# CSC 480-F25 Lab 4: Agentic Monte Carlo Search
### Authors:
***Grady Schneider***

California Polytechnic State University, San Luis Obispo;
Computer Science & Software Engineering Department

### Overview
This lab focuses on:
*   Understanding and implementing Monte Carlo Search for a complex puzzle (NYT Spelling Bee).
*   Improving the random simulation (rollout) process by designing a smarter heuristic.
*   Decomposing the Monte Carlo Search algorithm into a multi-agent system using AutoGen.
*   Specifying the communication protocols (MCP and A2A) for agent collaboration.
*   Analyzing the trade-offs between conventional and agentic implementations of search algorithms.

**NOTE:** The Spelling Bee problem definition and a baseline Monte Carlo search function are provided for you.

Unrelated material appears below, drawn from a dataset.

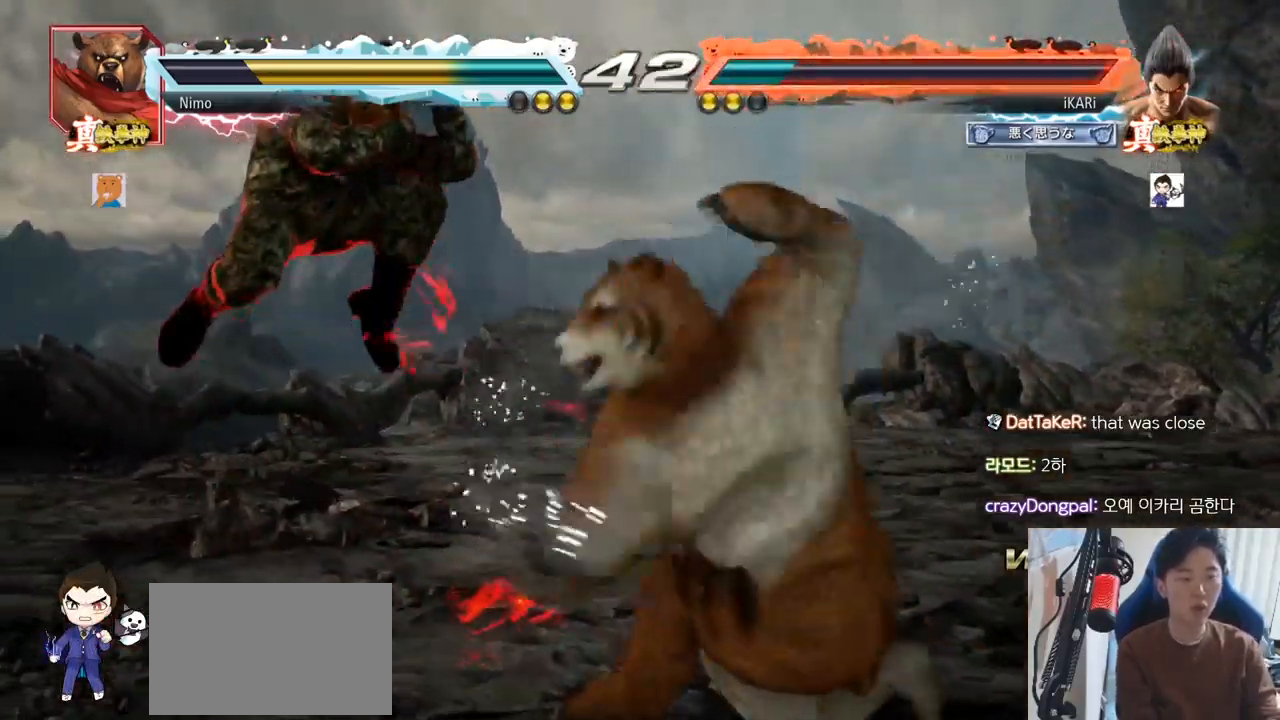
{"buttons": ["TRIANGLE"], "left_stick": "center", "events": [[33, "left_stick", "center"], [317, "TRIANGLE", "down"], [367, "TRIANGLE", "up"], [417, "TRIANGLE", "down"], [467, "TRIANGLE", "up"], [501, "TRIANGLE", "down"]]}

Your work is to improve the heuristic (Part 1) and then re-implement the search using an agentic architecture (Part 2).

### Learning Objectives
By the end of this lab, you will be able to:
*   Understand the principles of Monte Carlo Search and its trade-offs compared to systematic search algorithms.
*   Implement a conventional Monte Carlo Search algorithm by adapting a generalized search framework.
*   Design and implement an agentic system to perform and evaluate the random simulations (rollouts).
*   Analyze how the number of simulations impacts solution quality and performance.
*   Specify the communication patterns (MCP/A2A) required for agents to collaboratively execute and aggregate the results.

### Environment Setup
Install the required packages for AutoGen and other utilities. This setup is similar to previous labs.

In [6]:
%pip install "autogen-core" "autogen-agentchat" "autogen-ext[openai,azure]"

Collecting autogen-core
  Downloading autogen_core-0.7.5-py3-none-any.whl.metadata (2.3 kB)
Collecting autogen-agentchat
  Downloading autogen_agentchat-0.7.5-py3-none-any.whl.metadata (2.5 kB)
Collecting autogen-ext[azure,openai]
  Downloading autogen_ext-0.7.5-py3-none-any.whl.metadata (7.3 kB)
Collecting jsonref~=1.1.0 (from autogen-core)
  Downloading jsonref-1.1.0-py3-none-any.whl.metadata (2.7 kB)
Collecting azure-ai-inference>=1.0.0b9 (from autogen-ext[azure,openai])
  Downloading azure_ai_inference-1.0.0b9-py3-none-any.whl.metadata (34 kB)
Collecting azure-ai-projects>=1.0.0b11 (from autogen-ext[azure,openai])
  Downloading azure_ai_projects-1.1.0b4-py3-none-any.whl.metadata (24 kB)
Collecting azure-core (from autogen-ext[azure,openai])
  Downloading azure_core-1.36.0-py3-none-any.whl.metadata (47 kB)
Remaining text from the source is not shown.